Blondel barely remembered to bow before he turned and ran. This time Richard did not pause to watch him. The litter was taking too long. Richard lifted Moustafa in his arms, finding him no great weight: he was a slender man as so many infidels were, compact and wiry-strong, without the muscular bulk of a Frank.
Richard sought his tent quickly, almost at a run. Even so, Judah bar-Samuel the physician was waiting for him, with a bed made and a bath waiting and all made ready for the care of a wounded man. Moustafa was all but bled out; Judah scowled at the wound in his side that had bled through the rough bandages beneath his robe, and the others here and there that might have been little in themselves, but all together had weakened him severely.

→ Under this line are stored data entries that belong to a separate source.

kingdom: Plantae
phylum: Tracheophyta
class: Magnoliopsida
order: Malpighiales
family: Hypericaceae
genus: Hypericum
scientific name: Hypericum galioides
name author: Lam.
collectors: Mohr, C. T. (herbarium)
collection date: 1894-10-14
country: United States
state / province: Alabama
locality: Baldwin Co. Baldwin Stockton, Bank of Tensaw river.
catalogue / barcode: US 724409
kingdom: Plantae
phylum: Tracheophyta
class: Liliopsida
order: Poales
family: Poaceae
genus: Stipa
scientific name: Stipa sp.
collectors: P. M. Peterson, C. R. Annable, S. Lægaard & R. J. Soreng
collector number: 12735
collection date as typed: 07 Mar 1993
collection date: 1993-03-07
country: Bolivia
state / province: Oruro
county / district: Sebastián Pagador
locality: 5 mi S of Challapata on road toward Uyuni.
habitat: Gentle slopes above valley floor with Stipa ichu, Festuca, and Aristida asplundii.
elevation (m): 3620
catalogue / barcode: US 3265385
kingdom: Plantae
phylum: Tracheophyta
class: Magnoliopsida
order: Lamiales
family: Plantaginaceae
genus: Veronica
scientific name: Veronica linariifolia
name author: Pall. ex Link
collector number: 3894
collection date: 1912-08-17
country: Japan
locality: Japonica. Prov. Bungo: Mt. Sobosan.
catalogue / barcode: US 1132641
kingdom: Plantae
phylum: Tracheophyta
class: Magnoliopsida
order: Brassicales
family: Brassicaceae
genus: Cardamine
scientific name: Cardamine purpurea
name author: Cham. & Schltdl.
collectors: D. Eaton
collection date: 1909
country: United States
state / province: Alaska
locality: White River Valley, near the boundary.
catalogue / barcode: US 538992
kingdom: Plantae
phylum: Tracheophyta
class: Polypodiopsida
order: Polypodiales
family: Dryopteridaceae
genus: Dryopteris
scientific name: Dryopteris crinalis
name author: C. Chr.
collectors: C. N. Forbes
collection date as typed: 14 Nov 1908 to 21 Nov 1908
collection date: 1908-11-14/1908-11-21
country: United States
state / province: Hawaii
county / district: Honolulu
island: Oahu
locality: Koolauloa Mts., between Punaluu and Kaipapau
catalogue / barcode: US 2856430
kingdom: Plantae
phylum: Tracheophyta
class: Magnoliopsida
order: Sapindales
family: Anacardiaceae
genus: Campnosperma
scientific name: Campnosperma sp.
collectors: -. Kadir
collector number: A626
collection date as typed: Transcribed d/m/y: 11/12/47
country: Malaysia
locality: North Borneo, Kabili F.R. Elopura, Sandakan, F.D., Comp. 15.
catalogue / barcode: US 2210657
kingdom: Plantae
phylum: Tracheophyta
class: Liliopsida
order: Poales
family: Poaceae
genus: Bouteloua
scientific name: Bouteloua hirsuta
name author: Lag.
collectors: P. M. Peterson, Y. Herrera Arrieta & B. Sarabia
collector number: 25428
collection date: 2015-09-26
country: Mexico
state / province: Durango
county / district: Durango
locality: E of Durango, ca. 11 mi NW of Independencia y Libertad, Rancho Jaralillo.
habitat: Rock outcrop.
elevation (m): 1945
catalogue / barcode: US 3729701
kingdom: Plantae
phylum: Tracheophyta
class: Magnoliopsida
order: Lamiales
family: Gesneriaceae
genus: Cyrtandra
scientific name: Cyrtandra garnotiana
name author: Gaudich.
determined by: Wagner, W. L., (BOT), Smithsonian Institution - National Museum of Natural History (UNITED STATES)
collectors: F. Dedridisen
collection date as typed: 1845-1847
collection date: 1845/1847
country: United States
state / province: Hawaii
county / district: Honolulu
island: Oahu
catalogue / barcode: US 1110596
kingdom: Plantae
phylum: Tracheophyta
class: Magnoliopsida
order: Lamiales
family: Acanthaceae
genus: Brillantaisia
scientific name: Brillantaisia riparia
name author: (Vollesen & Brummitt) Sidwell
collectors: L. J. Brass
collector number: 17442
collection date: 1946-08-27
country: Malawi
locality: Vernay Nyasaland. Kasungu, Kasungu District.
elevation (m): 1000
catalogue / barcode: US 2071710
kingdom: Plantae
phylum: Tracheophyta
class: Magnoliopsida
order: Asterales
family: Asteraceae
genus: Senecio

Moustafa began to struggle, as if swimming up through deep water. This time when his eyes opened, they saw Richard. They saw precious little else, but they fixed on his face with feverish clarity. "Malik Ric," he said. "Lord king. The Sultan of Damascus is dead."
How peculiar, Richard thought with the cool remoteness of shock. The one rumor everyone had discounted, and it was true. "Assassins?"
Moustafa nodded.
Richard drew a breath, then let it out. He sat beside the bed, leaning toward Moustafa. The infidel groped for his hand and clutched with strength enough to bruise. With that for a lifeline, he said, "Lord king, I pray you will pardon me. I left my place. I abandoned my duty. I went spying in Jerusalem."
"So I gather," Richard said dryly. "What possessed you to do that?"
Moustafa sighed, catching his breath on an edge of pain. Judah scowled, but Richard was proof against the disapproval of physicians and nursemaids. "Lord king, it was foolish. You were sick, and I was bored. Nobody knew what was going on inside the city. I decided to see for myself."
"What did you see?"
"I visited al-Malik al-Adil-the lord Saphadin. He was glad to see me. He sends you his greetings, and says that he hopes you won't mind that he doesn't also wish you good fortune in your war against his brother."